* **Task item**
A word-for-word copy of the records is needed, with every picture left out.

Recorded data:
_ _ _ _
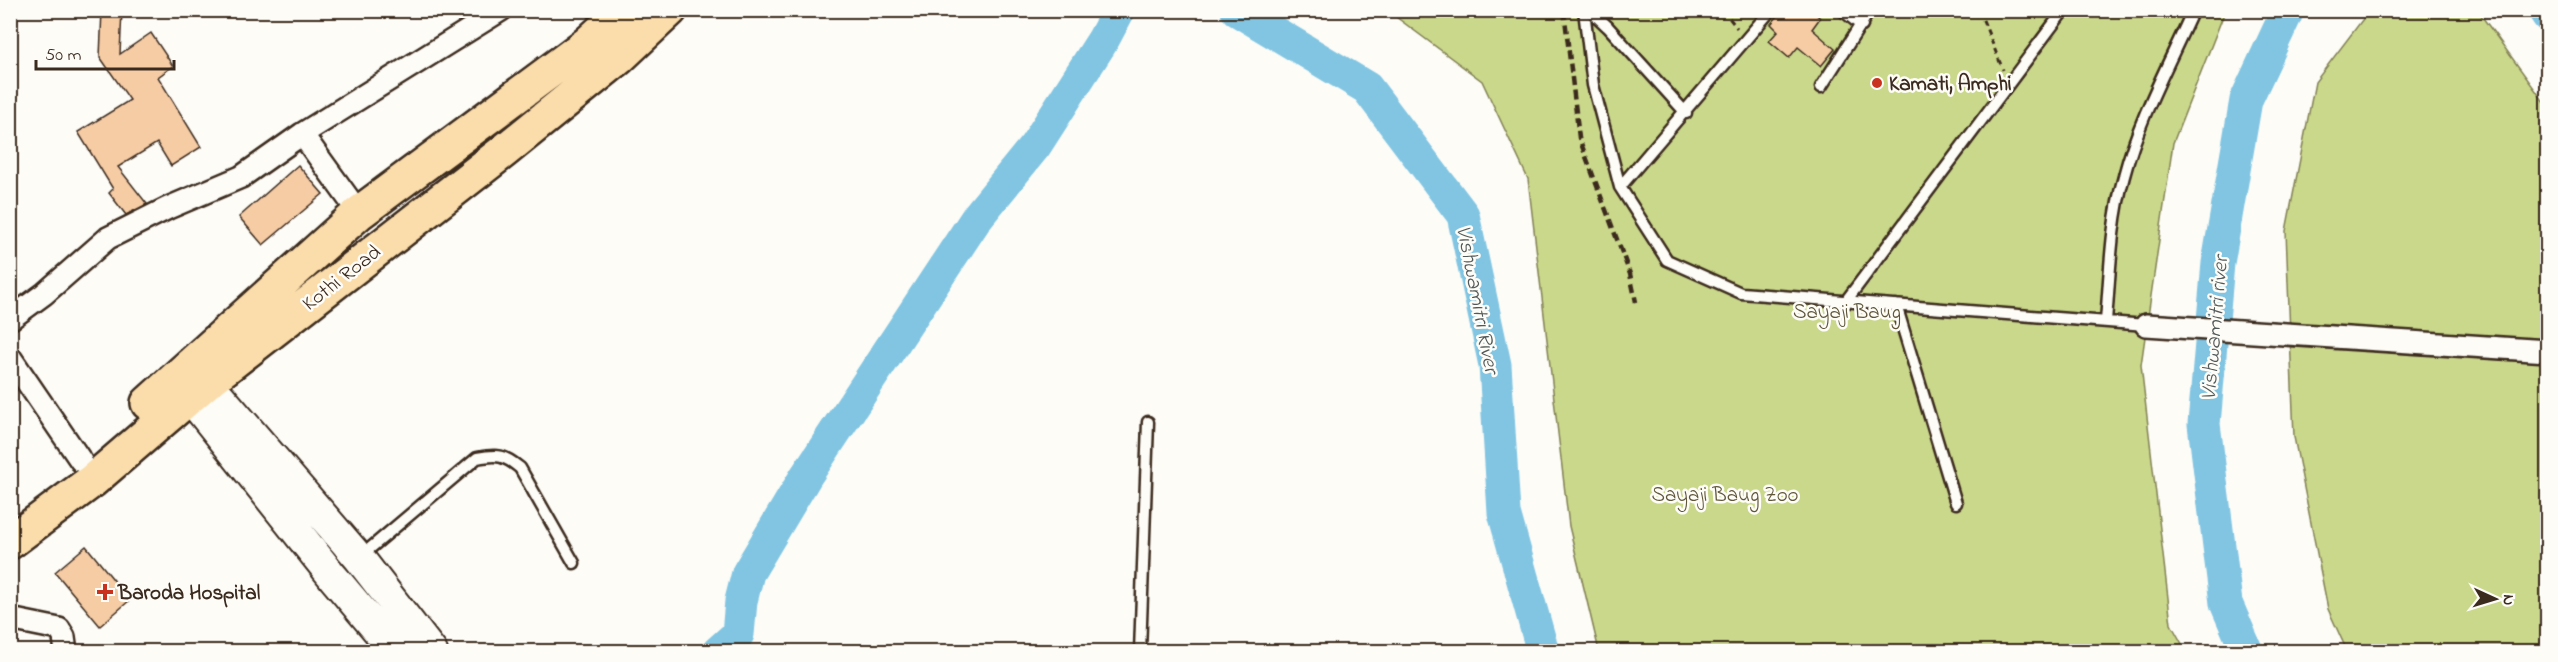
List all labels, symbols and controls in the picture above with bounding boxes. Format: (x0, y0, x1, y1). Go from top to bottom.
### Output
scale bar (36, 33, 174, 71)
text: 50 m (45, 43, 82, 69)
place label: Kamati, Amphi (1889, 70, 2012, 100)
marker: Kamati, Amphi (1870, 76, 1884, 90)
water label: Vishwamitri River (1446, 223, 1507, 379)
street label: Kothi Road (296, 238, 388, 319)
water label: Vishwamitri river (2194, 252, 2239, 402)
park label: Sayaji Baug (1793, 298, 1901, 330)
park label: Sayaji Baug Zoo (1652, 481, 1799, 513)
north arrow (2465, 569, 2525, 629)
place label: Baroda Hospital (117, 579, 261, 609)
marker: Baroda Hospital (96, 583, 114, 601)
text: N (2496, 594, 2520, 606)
_ _ _ _
* **Task output**
List all labels, symbols and controls in the picture above with bounding boxes. Format: (x0, y0, x1, y1). Go from top to bottom.
### Output
scale bar (36, 33, 174, 71)
text: 50 m (45, 43, 82, 69)
place label: Kamati, Amphi (1889, 70, 2012, 100)
marker: Kamati, Amphi (1870, 76, 1884, 90)
water label: Vishwamitri River (1446, 223, 1507, 379)
street label: Kothi Road (296, 238, 388, 319)
water label: Vishwamitri river (2194, 252, 2239, 402)
park label: Sayaji Baug (1793, 298, 1901, 330)
park label: Sayaji Baug Zoo (1652, 481, 1799, 513)
north arrow (2465, 569, 2525, 629)
place label: Baroda Hospital (117, 579, 261, 609)
marker: Baroda Hospital (96, 583, 114, 601)
text: N (2496, 594, 2520, 606)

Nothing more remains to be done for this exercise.